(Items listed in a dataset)
►

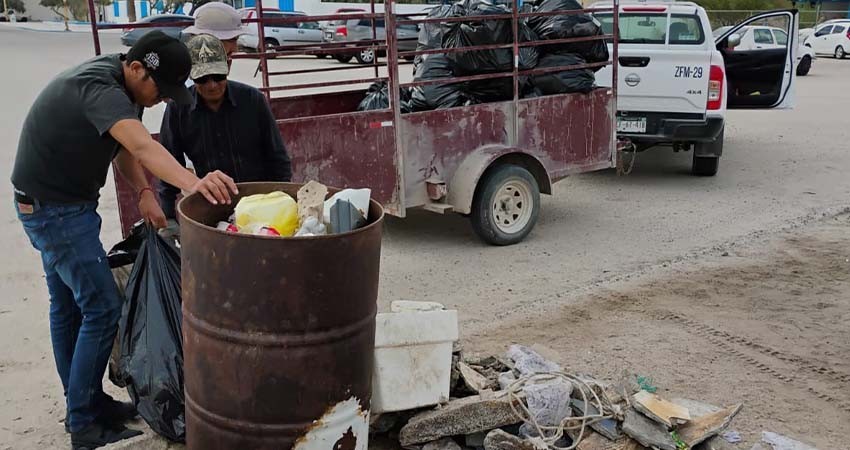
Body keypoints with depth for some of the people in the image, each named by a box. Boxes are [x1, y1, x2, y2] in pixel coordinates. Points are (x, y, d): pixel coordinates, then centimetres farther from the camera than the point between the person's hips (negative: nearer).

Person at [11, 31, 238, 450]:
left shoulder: (119, 84, 2)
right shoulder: (99, 88, -28)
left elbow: (124, 148, 5)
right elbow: (144, 147, -46)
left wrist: (144, 192, -11)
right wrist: (192, 183, -61)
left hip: (56, 204, 10)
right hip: (55, 208, -10)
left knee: (68, 305, 17)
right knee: (102, 309, -7)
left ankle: (82, 403, 31)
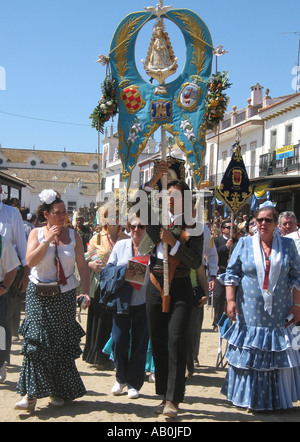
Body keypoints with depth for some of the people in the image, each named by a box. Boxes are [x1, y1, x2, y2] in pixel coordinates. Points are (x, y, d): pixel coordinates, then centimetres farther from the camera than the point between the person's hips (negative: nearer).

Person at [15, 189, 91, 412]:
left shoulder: (73, 236, 2)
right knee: (36, 342, -6)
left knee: (62, 344, 7)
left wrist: (86, 292, -11)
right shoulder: (37, 233, 1)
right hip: (39, 295, -1)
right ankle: (31, 394, 0)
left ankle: (58, 391, 21)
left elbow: (83, 267, 0)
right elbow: (30, 261, -13)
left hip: (65, 296, 1)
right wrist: (47, 240, -18)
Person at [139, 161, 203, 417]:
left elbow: (196, 262, -8)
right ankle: (165, 394, 22)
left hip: (180, 288, -3)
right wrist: (155, 178, -14)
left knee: (176, 340, -12)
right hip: (156, 285, 4)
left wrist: (173, 242, -16)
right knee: (158, 341, 8)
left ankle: (173, 399, -3)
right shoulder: (157, 219, 8)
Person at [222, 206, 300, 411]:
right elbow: (232, 273, 2)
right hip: (250, 312, -1)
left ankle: (278, 399, 23)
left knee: (279, 355, 7)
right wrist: (231, 300, -7)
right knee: (249, 355, 4)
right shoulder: (245, 244, 3)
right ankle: (250, 397, 19)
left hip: (279, 313, 1)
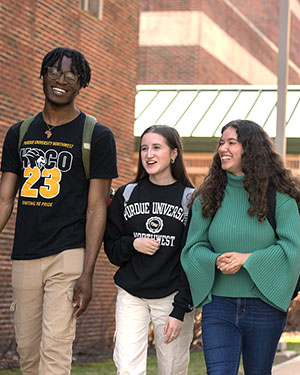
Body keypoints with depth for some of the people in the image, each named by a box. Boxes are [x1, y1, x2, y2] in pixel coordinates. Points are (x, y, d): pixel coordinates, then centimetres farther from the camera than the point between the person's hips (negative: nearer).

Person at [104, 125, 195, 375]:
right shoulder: (126, 195, 8)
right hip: (131, 295, 2)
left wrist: (180, 310, -9)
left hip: (173, 296, -2)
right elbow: (111, 248, 12)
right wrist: (132, 244, -10)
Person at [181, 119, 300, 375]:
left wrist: (247, 259, -17)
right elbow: (194, 246, 7)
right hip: (218, 304, 2)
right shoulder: (208, 197, 7)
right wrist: (216, 260, -15)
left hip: (265, 306, -1)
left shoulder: (278, 197, -2)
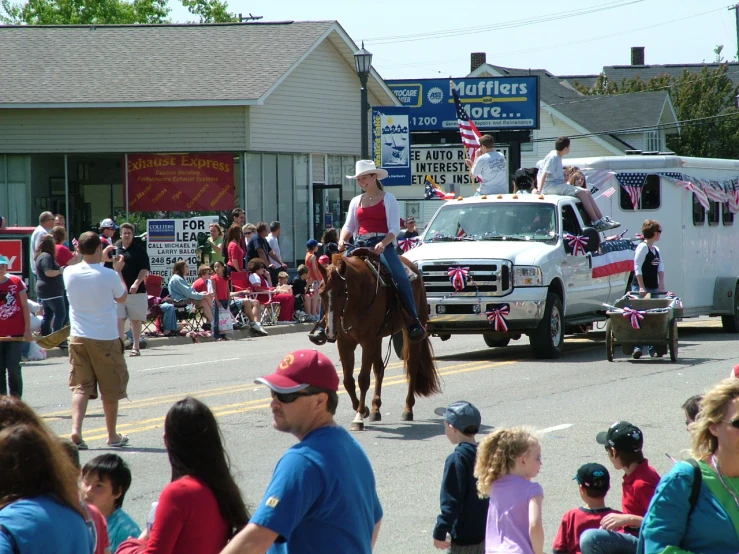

◄

# Work instruction
Could you put all of these items into a numbered list, dropping the blank lines and leaving the pictures out?

# Result of the task
1. Body keypoints with depth for some of the people in the image, each named by a box. Boxes are [x1, y1, x2, y2] in pixel coordinates. Points are (x, y, d): pixel coordinates, then centimetres farther from the camera than the point between the person's hips (negative: nearer).
2. Person at [11, 31, 238, 450]:
3. left shoulder: (119, 84, 2)
4. right shoulder: (99, 88, -28)
5. left elbow: (124, 148, 5)
6. right elbow: (144, 147, -46)
7. left wrist: (144, 192, -11)
8. right wrist: (192, 183, -61)
9. left hip: (56, 204, 10)
10. right hip: (55, 208, -10)
11. left knee: (68, 305, 17)
12. right knee: (102, 309, -7)
13. left ankle: (82, 403, 31)
14. Body keypoints with depth for some of the people in the image, each named by a box. Boxes are [x1, y1, x2, y2] in pixel coordinates. Points are (x, y, d): pixel coordinates, then centimetres farther from the camera than the point between the person's hips (negative: nearer).
15. Person at [15, 189, 91, 412]:
16. left shoulder: (73, 236, 2)
17. right knee: (36, 342, -6)
18. left knee: (62, 344, 7)
19. left wrist: (86, 292, -11)
20. right shoulder: (37, 233, 1)
21. right hip: (39, 295, -1)
22. right ankle: (31, 394, 0)
23. left ankle: (58, 391, 21)
24. left elbow: (83, 267, 0)
25. right elbow: (30, 261, -13)
26. left hip: (65, 296, 1)
27. right wrist: (47, 240, -18)
28. Person at [139, 161, 203, 417]:
29. left elbow: (196, 262, -8)
30. right ankle: (165, 394, 22)
31. left hip: (180, 288, -3)
32. right wrist: (155, 178, -14)
33. left knee: (176, 340, -12)
34. right hip: (156, 285, 4)
35. left wrist: (173, 242, -16)
36. right knee: (158, 341, 8)
37. left ankle: (173, 399, -3)
38. right shoulder: (157, 219, 8)
39. Person at [222, 206, 300, 411]:
40. right elbow: (232, 273, 2)
41. right hip: (250, 312, -1)
42. left ankle: (278, 399, 23)
43. left knee: (279, 355, 7)
44. right wrist: (231, 300, -7)
45. right knee: (249, 355, 4)
46. right shoulder: (245, 244, 3)
47. right ankle: (250, 397, 19)
48. left hip: (279, 313, 1)
49. Body keypoints with depth for some of the people in the image, each named by a box. Boxes are [x1, y1, x2, y2] in pixel coordinates. Points are (x, y, d): pixel coordinates, then centimetres farther from the camera than the point between the person's hips (negative: nearer).
50. Person at [104, 125, 195, 375]:
51. right shoulder: (126, 195, 8)
52. right hip: (131, 295, 2)
53. left wrist: (180, 310, -9)
54. left hip: (173, 296, -2)
55. right elbow: (111, 248, 12)
56. right wrist: (132, 244, -10)
57. Person at [181, 119, 300, 375]:
58. left wrist: (247, 259, -17)
59. right elbow: (194, 246, 7)
60. right hip: (218, 304, 2)
61. right shoulder: (208, 197, 7)
62. right wrist: (216, 260, -15)
63. left hip: (265, 306, -1)
64. left shoulder: (278, 197, -2)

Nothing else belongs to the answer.